Pour M. Tuan, la commercialisation de produits agricoles en ligne ne se résume pas à leur vente. Pour qu'un produit marque les esprits, il faut raconter son histoire. Et cette histoire commence au cœur même des champs : comment les plantes sont cultivées, comment travaillent les agriculteurs, ce qui rend cette terre unique. Lam Thanh a des histoires uniques à raconter. Un matin, en pleine floraison du sésame, les fleurs blanches se détachent sur le fond vert des champs, avec la rivière Lam qui coule au premier plan et les montagnes à l'horizon.
Anh Tuan imaginait des photographies, des vidéos, des clips musicaux et des activités culturelles créés directement dans les champs. Ces images pourraient ensuite être diffusées lors de sessions Megalive et sur les réseaux sociaux pour raconter l'histoire du produit. Ainsi, les champs fournissent non seulement la matière première, mais aussi un récit qui contribue à la notoriété du produit.

C’est sur cette idée que le concours photo « Couleurs des champs de sésame » a été lancé, en collaboration avec l’Union des jeunes de la commune de Lam Thanh et avec le soutien de M. Tuan et de ses compagnons. Des produits locaux, comme l’huile de sésame, étaient envisagés comme prix.

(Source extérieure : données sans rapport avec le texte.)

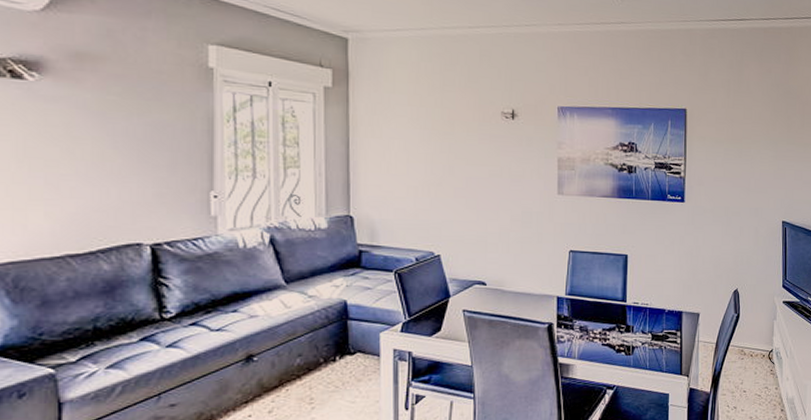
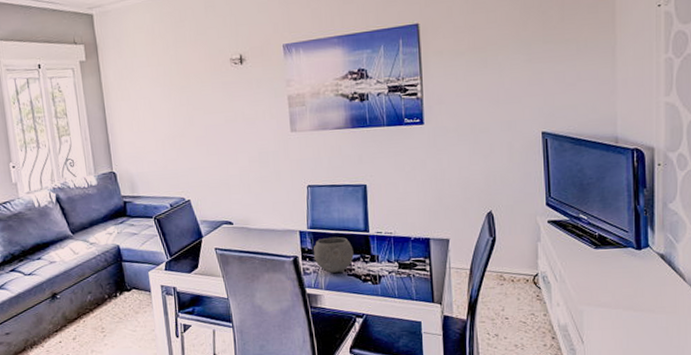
bowl: none [570,304,610,342] -> present [314,236,354,273]

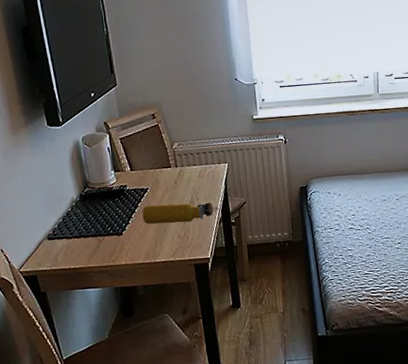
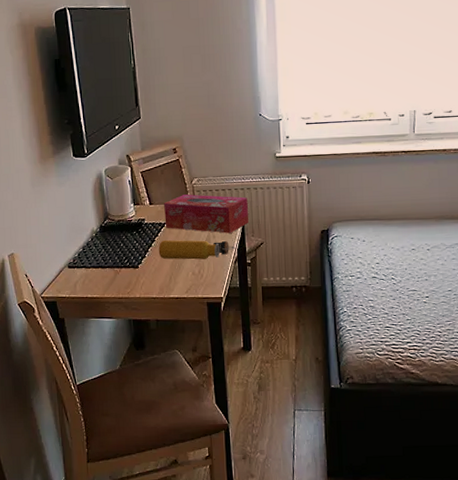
tissue box: none [145,158,231,195] -> present [164,194,248,234]

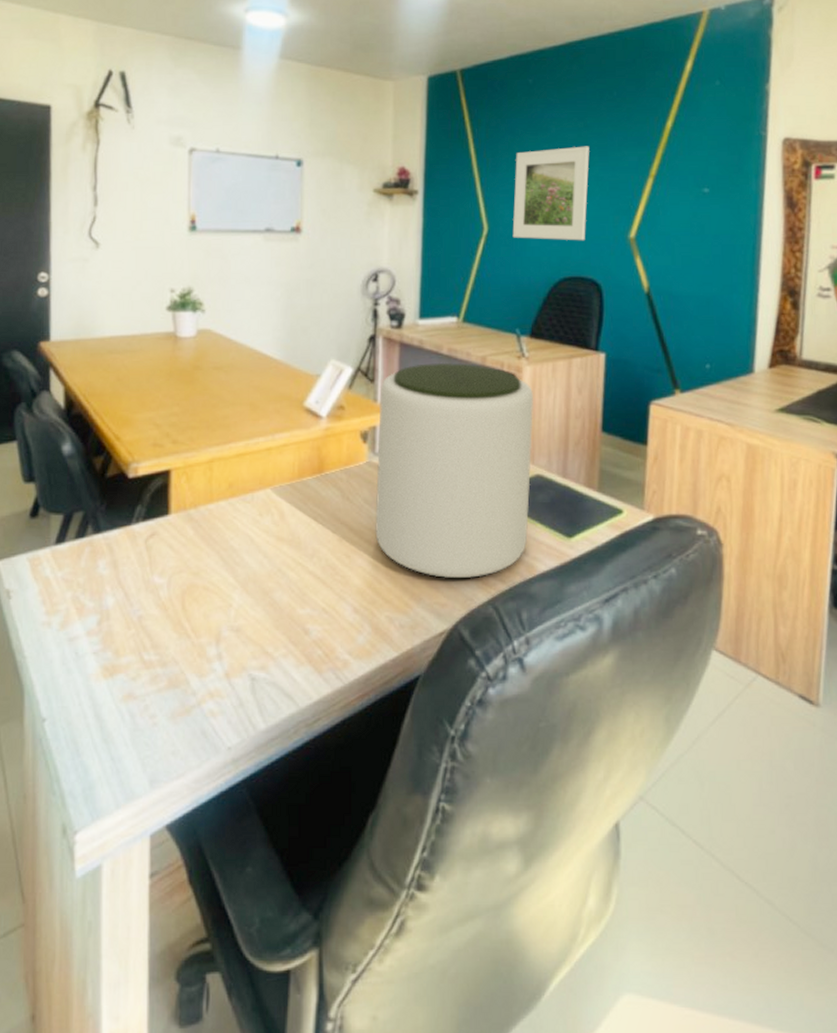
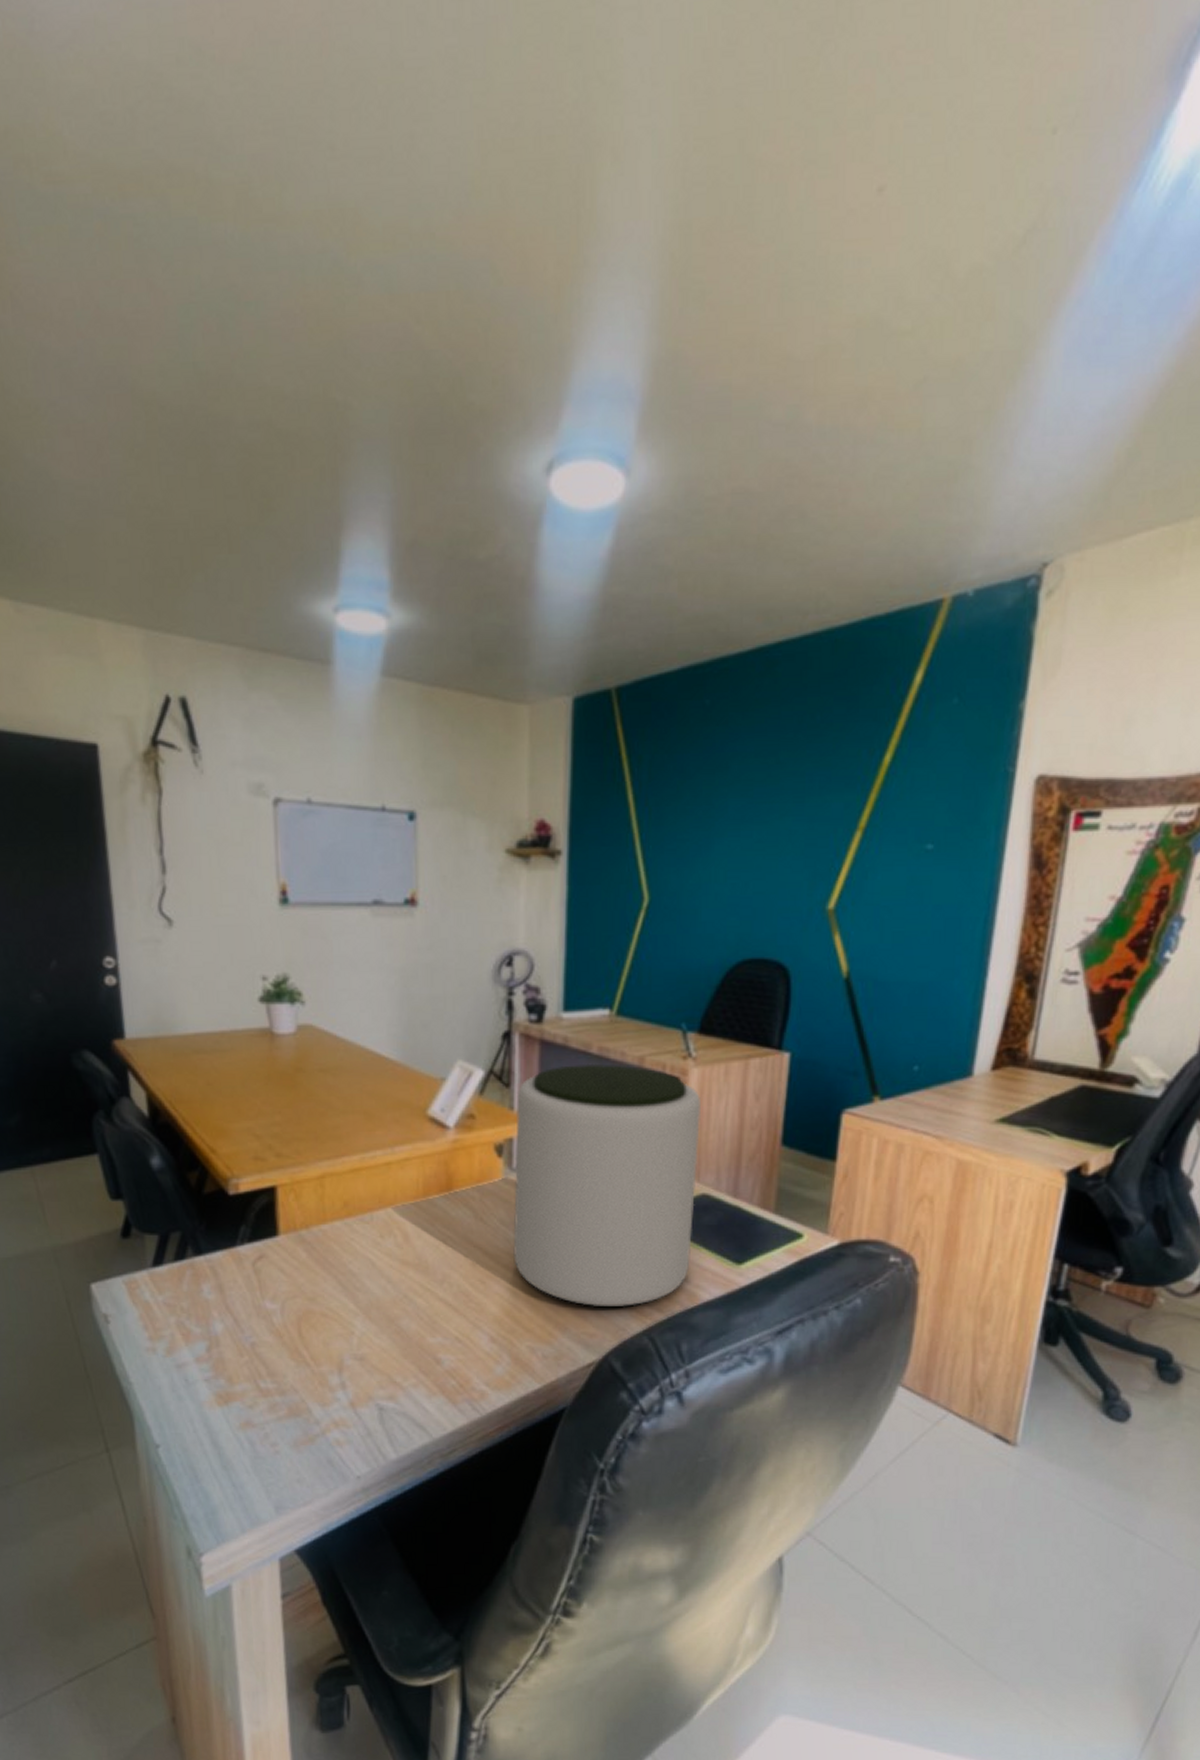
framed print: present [512,146,589,241] -> none [680,789,781,914]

Actuellement, cette activité est gratuite et ne vise pas à générer de revenus directs ; l'objectif principal reste la promotion du paysage, l'attraction des visiteurs pour découvrir les lieux et prendre des photos, et ainsi faire connaître plus largement le nom de Lam Thanh.
De plus, il envisage des activités qui lient l'agriculture à la culture, allant de l'art et de la musique aux programmes pour enfants.

À travers ces photos, vidéos, Megalive et activités, les champs ne sont plus seulement des lieux de production agricole, mais deviennent aussi des lieux qui racontent l'histoire des produits et du territoire de Lam Thanh.
Tuan souhaite que, lorsqu'on pense à Lam Thanh, on se souvienne des graines de sésame, du riz, des rizières bordant la rivière Lam, de la floraison du sésame et des personnes qui cultivent ces produits. Des produits eux-mêmes aux paysages, en passant par la culture et les récits des agriculteurs, Tuan aspire à créer une identité unique pour l'agriculture de Lam Thanh, afin que les consommateurs puissent facilement s'en souvenir et les reconnaître.